Wednesday, June 3, 2009

Injury Time Out

3 years later came the crash.  Seriously, who could ever imagine a cheerful, nonchalant, bouncing (yet still partially deflated) ball could end up giving me so much grief? But there I was.

I could have spent the next 6 months on the couch watching crap TV and letting my brain cells start a revolt against my body.  Instead I thought it a jolly idea to go inside my head, make those pesky brain cells do some work, and start blasting out that idea from all those years ago. That Santa idea.  

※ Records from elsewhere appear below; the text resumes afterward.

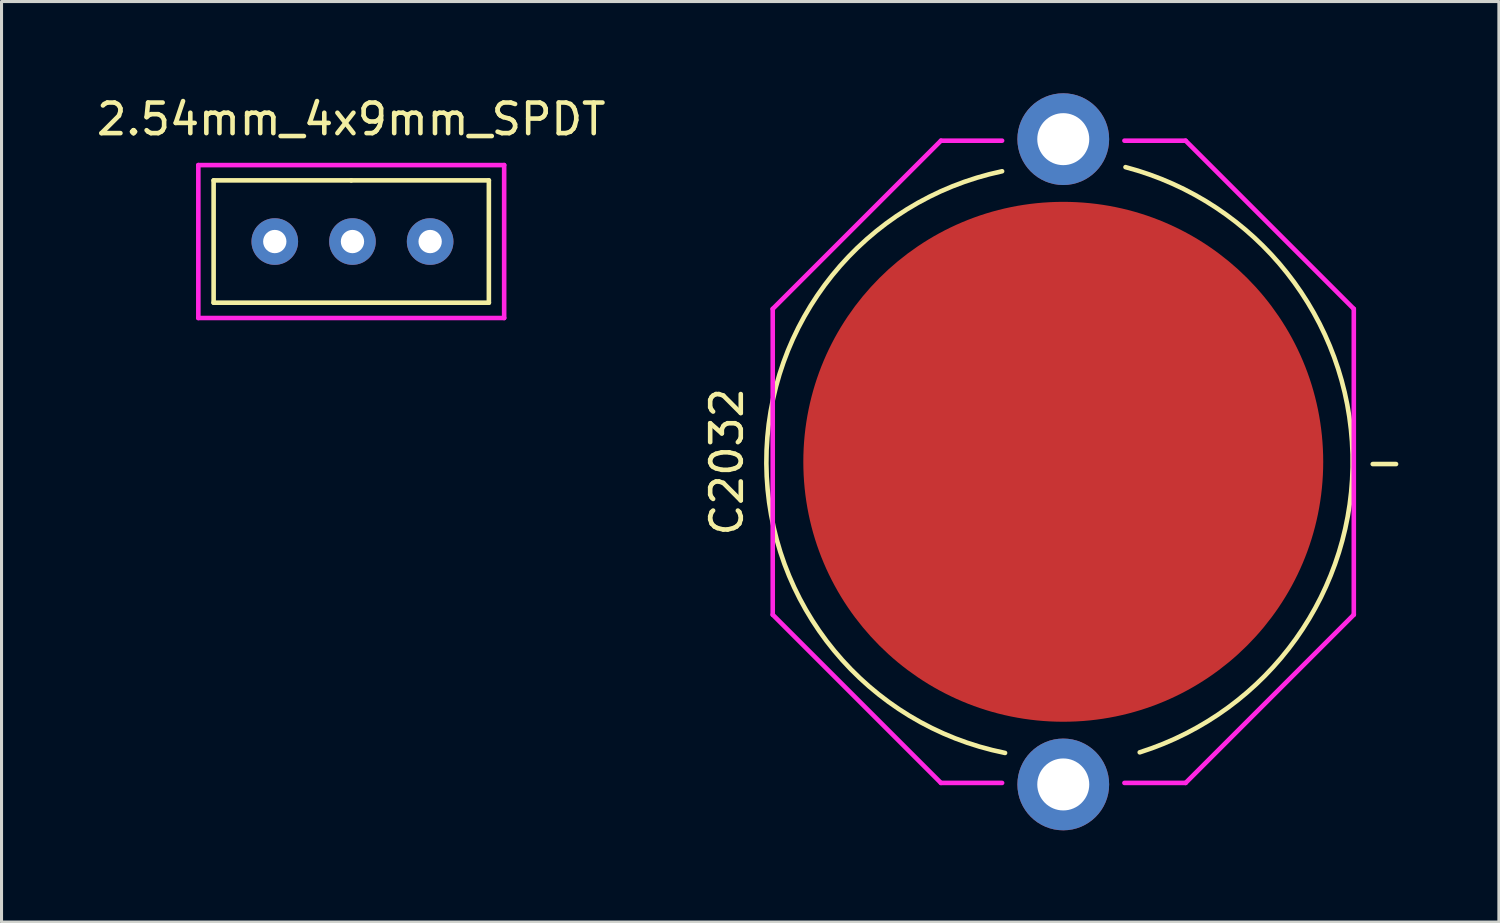
<source format=kicad_pcb>
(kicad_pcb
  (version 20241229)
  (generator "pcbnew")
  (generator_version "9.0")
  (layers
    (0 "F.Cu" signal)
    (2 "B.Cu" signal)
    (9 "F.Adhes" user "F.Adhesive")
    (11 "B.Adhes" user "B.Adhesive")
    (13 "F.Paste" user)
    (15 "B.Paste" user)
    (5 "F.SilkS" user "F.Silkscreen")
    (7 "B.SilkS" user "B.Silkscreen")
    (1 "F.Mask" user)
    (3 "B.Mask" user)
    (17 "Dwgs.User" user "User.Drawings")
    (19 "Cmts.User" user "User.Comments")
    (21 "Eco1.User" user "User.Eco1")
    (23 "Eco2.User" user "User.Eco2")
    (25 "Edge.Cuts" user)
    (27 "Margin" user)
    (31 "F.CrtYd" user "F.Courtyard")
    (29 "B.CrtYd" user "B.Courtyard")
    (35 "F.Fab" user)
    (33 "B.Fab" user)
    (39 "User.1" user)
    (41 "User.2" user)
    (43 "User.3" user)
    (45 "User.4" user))
  (footprint "C2032"
    (layer "F.Cu")
    (at 31.717 12.05)
    (property "Reference" "C2032" (at -11 0 90) (layer "F.SilkS") (effects (font (size 1 1) (thickness 0.15))))
    (attr through_hole)
    (fp_arc (start -1.903944 9.519715) (mid -9.708119 0.049029) (end -1.999999 -9.499999) (stroke (width 0.15) (type solid)) (layer "F.SilkS"))
    (fp_arc (start 2.035372 -9.63441) (mid 9.459492 -0.241839) (end 2.499999 9.499999) (stroke (width 0.15) (type solid)) (layer "F.SilkS"))
    (fp_line (start -9.5 -5) (end -9.5 5) (stroke (width 0.15) (type solid)) (layer "F.CrtYd"))
    (fp_line (start -9.5 5) (end -4 10.5) (stroke (width 0.15) (type solid)) (layer "F.CrtYd"))
    (fp_line (start -4 -10.5) (end -9.5 -5) (stroke (width 0.15) (type solid)) (layer "F.CrtYd"))
    (fp_line (start -4 10.5) (end -2 10.5) (stroke (width 0.15) (type solid)) (layer "F.CrtYd"))
    (fp_line (start -2 -10.5) (end -4 -10.5) (stroke (width 0.15) (type solid)) (layer "F.CrtYd"))
    (fp_line (start 2 -10.5) (end 4 -10.5) (stroke (width 0.15) (type solid)) (layer "F.CrtYd"))
    (fp_line (start 4 -10.5) (end 9.5 -5) (stroke (width 0.15) (type solid)) (layer "F.CrtYd"))
    (fp_line (start 4 10.5) (end 2 10.5) (stroke (width 0.15) (type solid)) (layer "F.CrtYd"))
    (fp_line (start 9.5 -5) (end 9.5 5) (stroke (width 0.15) (type solid)) (layer "F.CrtYd"))
    (fp_line (start 9.5 5) (end 4 10.5) (stroke (width 0.15) (type solid)) (layer "F.CrtYd"))
    (fp_text user "-" (at 10.5 0 0) (layer "F.SilkS") (effects (font (size 1 1) (thickness 0.15))))
    (pad "1" thru_hole circle (at 0 -10.55) (size 3 3) (drill 1.7) (layers "*.Cu" "*.Mask"))
    (pad "1" thru_hole circle (at 0 10.55) (size 3 3) (drill 1.7) (layers "*.Cu" "*.Mask"))
    (pad "2" smd circle (at 0 0) (size 17 17) (layers "F.Cu" "F.Mask" "F.Paste")))
  (footprint "2.54mm_4x9mm_SPDT"
    (layer "F.Cu")
    (at 8.435 4.848)
    (property "Reference" "2.54mm_4x9mm_SPDT" (at 0 -4 0) (layer "F.SilkS") (effects (font (size 1 1) (thickness 0.15))))
    (attr through_hole)
    (fp_line (start -4.5 -2) (end -4.5 2) (stroke (width 0.15) (type solid)) (layer "F.SilkS"))
    (fp_line (start -4.5 2) (end 4.5 2) (stroke (width 0.15) (type solid)) (layer "F.SilkS"))
    (fp_line (start 0 -2) (end -4.5 -2) (stroke (width 0.15) (type solid)) (layer "F.SilkS"))
    (fp_line (start 4.5 -2) (end 0 -2) (stroke (width 0.15) (type solid)) (layer "F.SilkS"))
    (fp_line (start 4.5 2) (end 4.5 -2) (stroke (width 0.15) (type solid)) (layer "F.SilkS"))
    (fp_line (start -5 -2.5) (end 5 -2.5) (stroke (width 0.15) (type solid)) (layer "F.CrtYd"))
    (fp_line (start -5 2.5) (end -5 -2.5) (stroke (width 0.15) (type solid)) (layer "F.CrtYd"))
    (fp_line (start 5 -2.5) (end 5 2.5) (stroke (width 0.15) (type solid)) (layer "F.CrtYd"))
    (fp_line (start 5 2.5) (end -5 2.5) (stroke (width 0.15) (type solid)) (layer "F.CrtYd"))
    (pad "1" thru_hole circle (at -2.5 0) (size 1.524 1.524) (drill 0.762) (layers "*.Cu" "*.Mask"))
    (pad "2" thru_hole circle (at 0.04 0) (size 1.524 1.524) (drill 0.762) (layers "*.Cu" "*.Mask"))
    (pad "3" thru_hole circle (at 2.58 0) (size 1.524 1.524) (drill 0.762) (layers "*.Cu" "*.Mask")))
  (gr_rect
    (start -3 -3)
    (end 45.961 27.1)
    (stroke (width 0.1) (type default))
    (fill no)
    (layer "Edge.Cuts")))
</source>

Though I said I came up with the idea and then waited 3 years to work on it, I had actually written a few notes.  It wasn't much, but it did become a small jumping off point.  The kind of notes your boss gives you, and then you do all the real work, and then he goes back to his bosses and tells them he did it all.  That sort of thing.  Luckily, I happen to be my boss, his boss, and the dude at the top that gets to do nothing all day and sip moscato d'asti while getting 2-hour thai massages, listening to the Rolling Stones, and having Simon Pegg drop by to be excitingly British.      

I couldn't walk.  Not quite yet.  It was really annoying.  I mean, I could sort of shimmy down the hallway to the bathroom and maybe get to the kitchen for some moscato d'asti (an excellent pairing with muscle relaxers some believe - I think it was the Aztecs who came up with that cocktail)  The thing is, I'd always worked out my stories by taking really long walks.  I'm talking epic here!  And during those walks, I'd let my mind do its wandering thing and by the end, I'd have a story going.  Clearly I was going to need a new way to work.  And that way to work ended up being decidedly stationary as you may have guessed.

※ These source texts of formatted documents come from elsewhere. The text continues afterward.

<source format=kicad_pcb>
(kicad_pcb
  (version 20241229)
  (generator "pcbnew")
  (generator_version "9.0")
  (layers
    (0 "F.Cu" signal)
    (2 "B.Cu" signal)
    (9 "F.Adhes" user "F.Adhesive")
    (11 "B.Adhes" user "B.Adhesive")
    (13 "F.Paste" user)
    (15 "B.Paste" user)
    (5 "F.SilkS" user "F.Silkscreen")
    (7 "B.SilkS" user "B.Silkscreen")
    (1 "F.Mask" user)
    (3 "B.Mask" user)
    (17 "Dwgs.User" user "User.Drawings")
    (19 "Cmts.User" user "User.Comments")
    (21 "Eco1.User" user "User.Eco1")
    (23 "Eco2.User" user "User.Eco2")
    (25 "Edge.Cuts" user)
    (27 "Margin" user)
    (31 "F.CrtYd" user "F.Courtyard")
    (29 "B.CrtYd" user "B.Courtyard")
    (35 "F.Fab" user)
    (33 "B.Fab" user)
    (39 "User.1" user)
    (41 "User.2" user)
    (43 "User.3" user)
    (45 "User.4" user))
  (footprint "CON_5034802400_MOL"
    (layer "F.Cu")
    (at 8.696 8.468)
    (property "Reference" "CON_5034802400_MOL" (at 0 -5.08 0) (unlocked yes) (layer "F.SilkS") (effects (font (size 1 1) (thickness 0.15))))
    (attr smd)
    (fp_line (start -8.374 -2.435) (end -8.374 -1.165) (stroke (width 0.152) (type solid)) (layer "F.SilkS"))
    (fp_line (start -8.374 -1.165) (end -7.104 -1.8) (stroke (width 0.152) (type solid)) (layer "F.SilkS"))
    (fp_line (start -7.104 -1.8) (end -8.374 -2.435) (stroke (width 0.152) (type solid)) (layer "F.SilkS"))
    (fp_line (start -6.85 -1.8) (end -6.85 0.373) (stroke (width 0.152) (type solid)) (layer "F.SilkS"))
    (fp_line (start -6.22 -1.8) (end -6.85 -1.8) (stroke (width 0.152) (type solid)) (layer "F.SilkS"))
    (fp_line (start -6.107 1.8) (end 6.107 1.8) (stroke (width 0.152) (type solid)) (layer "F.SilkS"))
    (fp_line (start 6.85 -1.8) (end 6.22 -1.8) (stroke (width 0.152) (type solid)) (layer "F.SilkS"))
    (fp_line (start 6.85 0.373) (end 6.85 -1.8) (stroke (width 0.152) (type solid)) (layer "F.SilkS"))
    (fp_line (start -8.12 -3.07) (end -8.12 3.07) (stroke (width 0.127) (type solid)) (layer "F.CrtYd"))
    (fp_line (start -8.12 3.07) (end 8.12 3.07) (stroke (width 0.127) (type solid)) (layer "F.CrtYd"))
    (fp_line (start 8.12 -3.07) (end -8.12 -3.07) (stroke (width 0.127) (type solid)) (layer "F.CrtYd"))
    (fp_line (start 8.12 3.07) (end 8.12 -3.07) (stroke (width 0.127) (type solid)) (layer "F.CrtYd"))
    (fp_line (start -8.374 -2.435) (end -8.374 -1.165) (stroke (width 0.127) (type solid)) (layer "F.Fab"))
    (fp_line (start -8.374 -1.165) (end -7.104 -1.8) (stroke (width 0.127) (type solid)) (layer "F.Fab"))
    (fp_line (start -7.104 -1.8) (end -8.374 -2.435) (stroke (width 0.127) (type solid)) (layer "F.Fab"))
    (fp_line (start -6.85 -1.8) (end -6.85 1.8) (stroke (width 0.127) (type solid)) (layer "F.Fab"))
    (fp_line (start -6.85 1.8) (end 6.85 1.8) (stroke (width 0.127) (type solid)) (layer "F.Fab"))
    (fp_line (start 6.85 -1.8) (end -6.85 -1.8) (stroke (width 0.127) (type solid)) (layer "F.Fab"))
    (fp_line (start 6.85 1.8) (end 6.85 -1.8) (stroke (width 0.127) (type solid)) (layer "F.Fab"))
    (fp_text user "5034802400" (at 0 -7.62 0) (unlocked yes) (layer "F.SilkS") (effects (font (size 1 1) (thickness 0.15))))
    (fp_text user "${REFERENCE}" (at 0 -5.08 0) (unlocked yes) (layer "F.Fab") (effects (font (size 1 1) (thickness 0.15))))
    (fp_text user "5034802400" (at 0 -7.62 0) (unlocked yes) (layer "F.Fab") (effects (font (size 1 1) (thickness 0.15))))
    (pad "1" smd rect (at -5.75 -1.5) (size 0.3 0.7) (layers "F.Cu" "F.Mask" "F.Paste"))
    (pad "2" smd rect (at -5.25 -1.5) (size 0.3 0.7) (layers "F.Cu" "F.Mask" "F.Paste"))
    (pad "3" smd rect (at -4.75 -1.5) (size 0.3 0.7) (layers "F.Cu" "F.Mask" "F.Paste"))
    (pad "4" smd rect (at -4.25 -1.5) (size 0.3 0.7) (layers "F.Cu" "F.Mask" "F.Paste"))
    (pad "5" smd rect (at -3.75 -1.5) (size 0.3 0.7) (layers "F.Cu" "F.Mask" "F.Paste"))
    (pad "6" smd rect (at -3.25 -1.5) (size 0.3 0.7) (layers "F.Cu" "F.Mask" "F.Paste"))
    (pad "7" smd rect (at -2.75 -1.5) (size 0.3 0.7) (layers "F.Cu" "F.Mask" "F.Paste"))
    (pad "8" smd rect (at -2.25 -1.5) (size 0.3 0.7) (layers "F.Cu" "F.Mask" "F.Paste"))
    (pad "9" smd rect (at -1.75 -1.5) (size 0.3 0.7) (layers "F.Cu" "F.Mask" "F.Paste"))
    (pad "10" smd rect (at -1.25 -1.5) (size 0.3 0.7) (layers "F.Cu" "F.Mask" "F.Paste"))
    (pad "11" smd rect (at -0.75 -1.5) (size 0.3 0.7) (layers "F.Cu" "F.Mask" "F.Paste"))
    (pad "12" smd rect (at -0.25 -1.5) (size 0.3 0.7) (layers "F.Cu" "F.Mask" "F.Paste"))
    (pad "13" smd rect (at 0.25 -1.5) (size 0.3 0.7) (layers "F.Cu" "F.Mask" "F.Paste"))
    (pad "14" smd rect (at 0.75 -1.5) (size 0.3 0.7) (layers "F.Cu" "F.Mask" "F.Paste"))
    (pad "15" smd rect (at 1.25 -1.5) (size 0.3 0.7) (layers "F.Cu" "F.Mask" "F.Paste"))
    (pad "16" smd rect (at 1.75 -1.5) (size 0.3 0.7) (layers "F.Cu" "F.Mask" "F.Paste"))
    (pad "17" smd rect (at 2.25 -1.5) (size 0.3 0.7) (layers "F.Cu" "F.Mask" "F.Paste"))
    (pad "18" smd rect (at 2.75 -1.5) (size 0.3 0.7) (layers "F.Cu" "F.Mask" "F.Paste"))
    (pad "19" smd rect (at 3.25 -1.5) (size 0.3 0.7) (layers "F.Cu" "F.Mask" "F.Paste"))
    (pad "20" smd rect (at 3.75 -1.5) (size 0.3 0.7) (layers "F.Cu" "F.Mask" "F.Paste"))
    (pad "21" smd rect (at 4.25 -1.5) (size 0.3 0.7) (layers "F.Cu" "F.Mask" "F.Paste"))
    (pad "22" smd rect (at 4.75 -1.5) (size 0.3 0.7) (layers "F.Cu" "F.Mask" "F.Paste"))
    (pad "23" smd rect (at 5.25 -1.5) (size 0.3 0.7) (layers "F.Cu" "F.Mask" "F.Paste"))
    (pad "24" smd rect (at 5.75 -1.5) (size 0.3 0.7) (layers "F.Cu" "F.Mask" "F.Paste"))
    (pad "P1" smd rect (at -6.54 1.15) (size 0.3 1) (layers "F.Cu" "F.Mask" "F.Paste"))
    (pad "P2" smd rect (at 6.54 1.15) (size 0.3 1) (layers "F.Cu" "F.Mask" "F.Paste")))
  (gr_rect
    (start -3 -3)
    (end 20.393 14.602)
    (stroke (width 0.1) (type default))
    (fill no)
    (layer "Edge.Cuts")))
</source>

It's probably the way a lot of writers do their thing.  But it was entirely foreign to me.  And not in the really good Fellini or Bergman or Godard kind of way.  Mine was sort of the Mel Gibson using foreign languages kind of thing.

But somehow, I got used to it and managed to write out notes - lots of them!  So many, that before I knew it, I had the outlines for 3 novels in the series.  What?  A series?  Yep, I got carried away.  It wouldn't be the last time.  The Kringle Khronicles Trilogy now stands at 9 volumes!  

A month later I was able to get outside and start competing with the elderly for sidewalk supremacy.  They won each and every battle!  A month after that, I was ready for prime time and finally passed someone in their late 80's.  In that second month, I had another milestone.  I made it all the way over to Central Park, my haven, my love.  And it was there where I was able to get back to my way of working.  The ideas flowed - I was on a creative tear!    

During my 6 month injury time out, I wrote the first 2 drafts of The Kringle Khronicles Volume 1: The Legend of Winterdale.  And then I was finally strong enough to take care of Jaden again. We kept our nanny for 2 days a week, I had the little guy the other 3 days.  Its a good thing I had lots of time to write still. After I received feedback on the 2nd draft, I knew I had all sorts of re-writing ahead of me.  Yikes!